On ne sait pas grand'chose sur ce qui constituait la technique du chant proprement dit mais on a de nombreux témoignages d'un souci unanime : celui de chanter avec expression, avec pureté, avec goût, de chanter, en un mot, musicalement. On devine, on comprend en parcourant les textes qui sont parvenus jusqu'à nous, l'aversion et le mépris où étaient tenus les effets vulgaires, les fautes de goût, les excès de force, les exagérations de sentiment, la mollesse de rythme, les erreurs de justesse. Partout transperce une antipathie marquée pour les chanteurs non musiciens. Ils étaient rares, puisque l'étude de la musique allait de pair avec celle du chant. Et non seulement celle de la musique, mais celle de la grammaire et des lettres. En un mot, on estimait qu'une instruction générale était nécessaire à qui voulait bien chanter.

**Énoncé a**
D'après le passage sur le chant, répondez aux questions suivantes :
(i) Quel souci unanime les témoignages font-ils ressortir ?
(ii) Pourquoi les chanteurs non musiciens étaient-ils rares ?
(iii) En plus de la musique, quelles études allaient de pair avec celle du chant ?

**Données fournies**

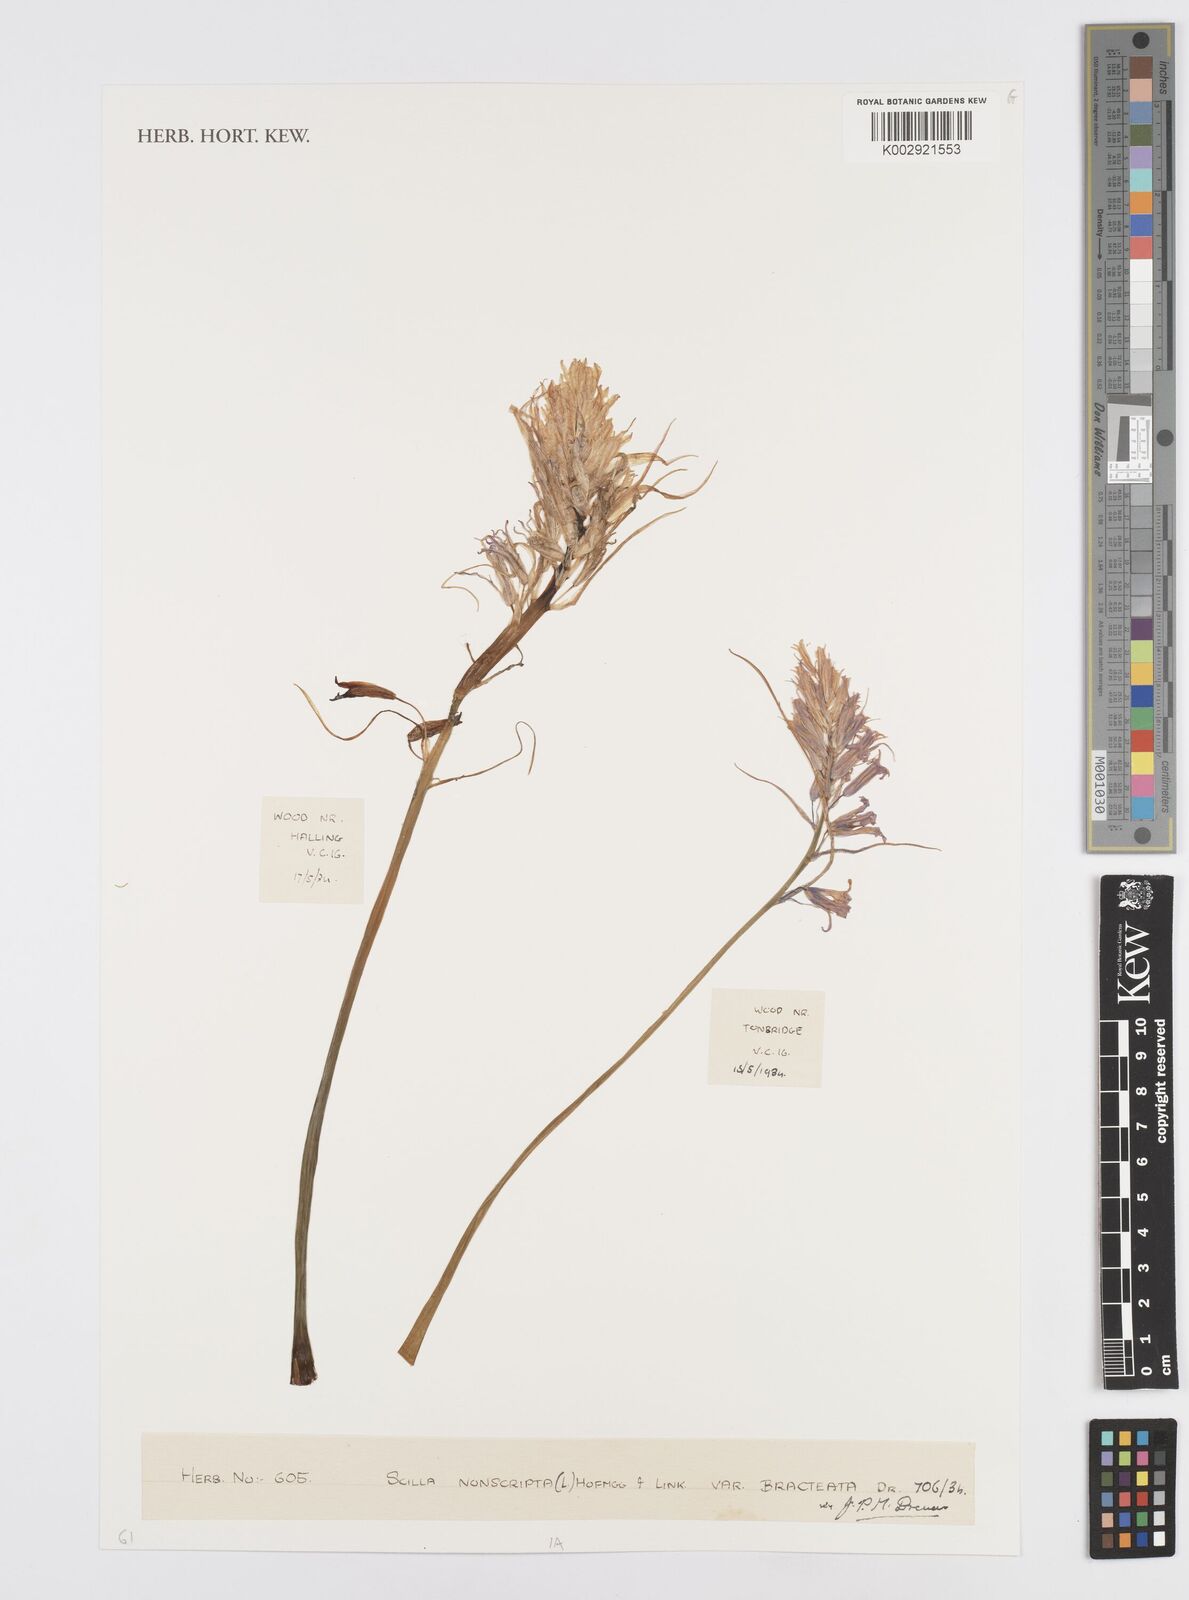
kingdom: Plantae
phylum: Tracheophyta
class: Liliopsida
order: Asparagales
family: Asparagaceae
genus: Hyacinthoides
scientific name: Hyacinthoides non-scripta
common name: Bluebell
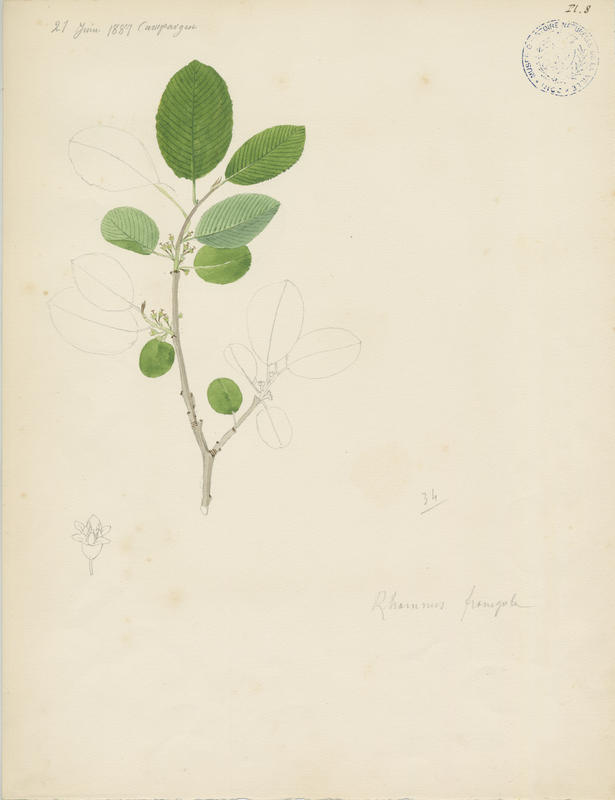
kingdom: Plantae
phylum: Tracheophyta
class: Magnoliopsida
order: Rosales
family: Rhamnaceae
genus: Frangula
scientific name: Frangula alnus
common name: Alder buckthorn
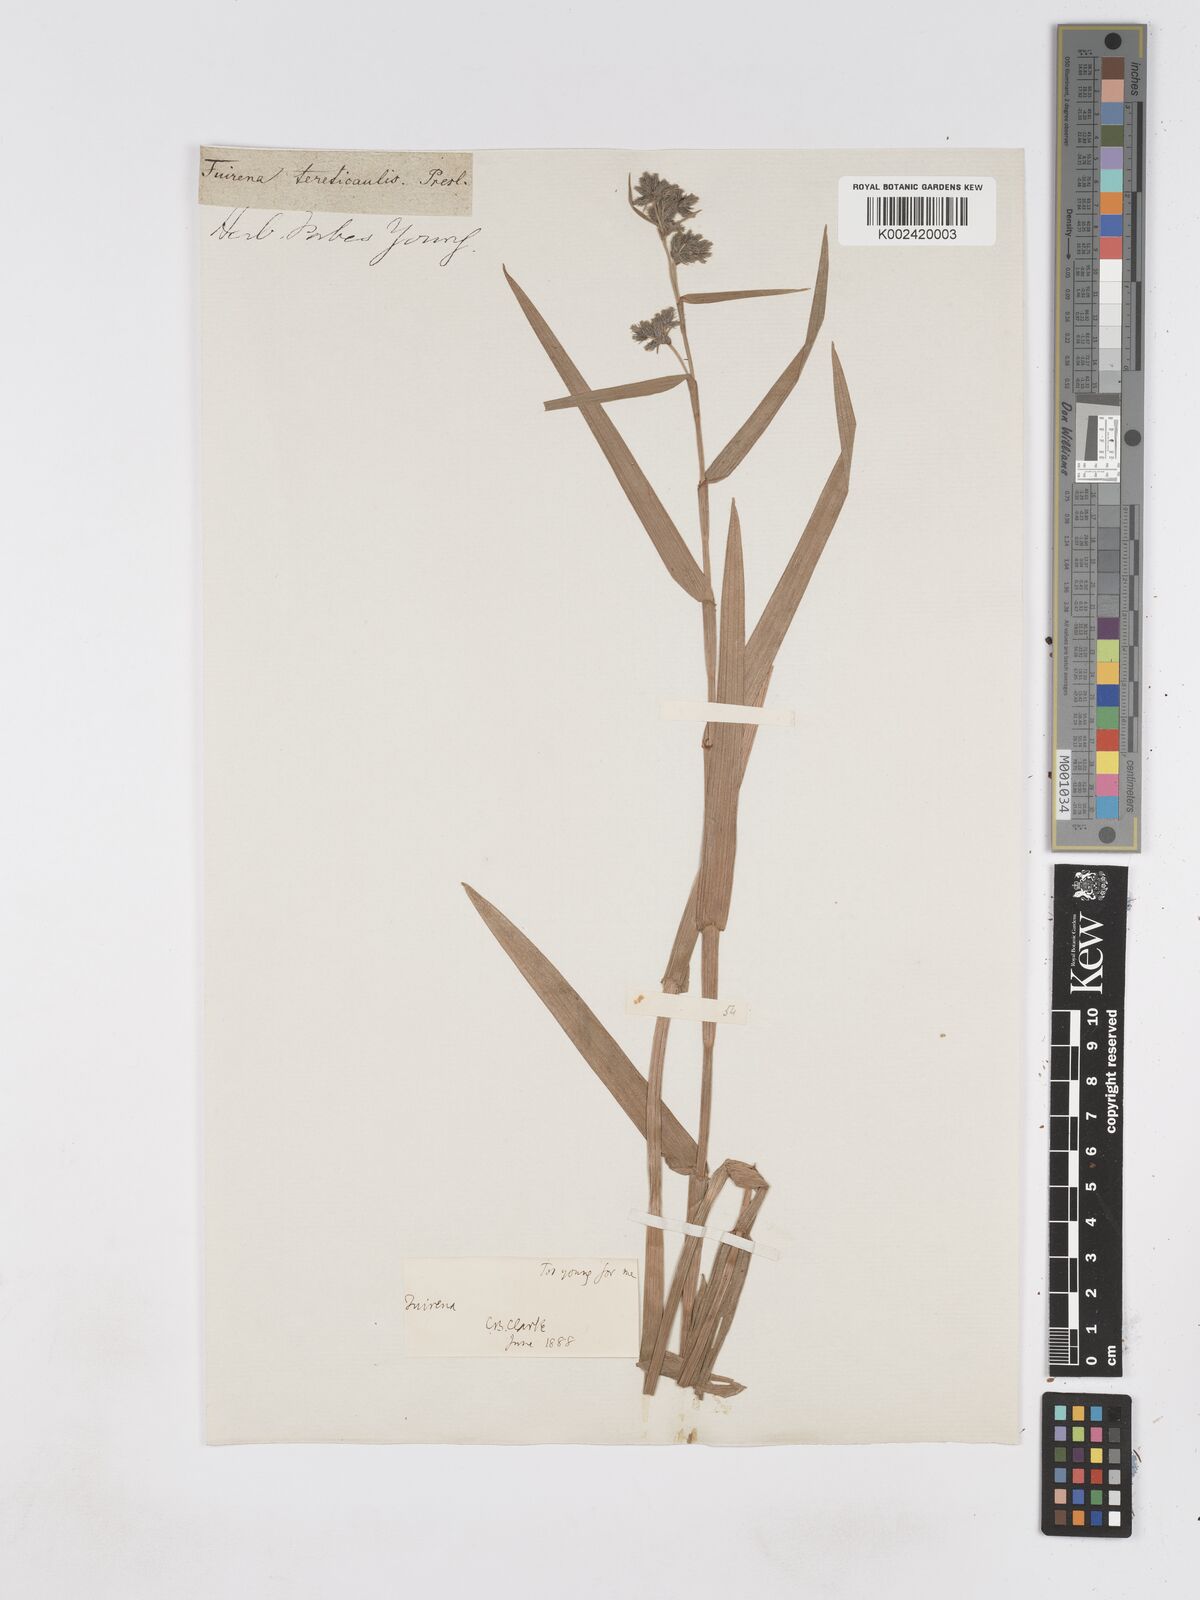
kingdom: Plantae
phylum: Tracheophyta
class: Liliopsida
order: Poales
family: Cyperaceae
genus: Fuirena
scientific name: Fuirena umbellata
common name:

**Énoncé b**
Reportez tel quel le passage de la liste qui va de la ligne contenant « common name: Bluebell » jusqu'à la fin de la liste, bornes incluses, en omettant les images.

**Résultat a**
(i) Celui de chanter avec expression, avec pureté, avec goût, en un mot musicalement.
(ii) Parce que l'étude de la musique allait de pair avec celle du chant.
(iii) Celles de la grammaire et des lettres.

**Résultat b**
common name: Bluebell
kingdom: Plantae
phylum: Tracheophyta
class: Magnoliopsida
order: Rosales
family: Rhamnaceae
genus: Frangula
scientific name: Frangula alnus
common name: Alder buckthorn
kingdom: Plantae
phylum: Tracheophyta
class: Liliopsida
order: Poales
family: Cyperaceae
genus: Fuirena
scientific name: Fuirena umbellata
common name:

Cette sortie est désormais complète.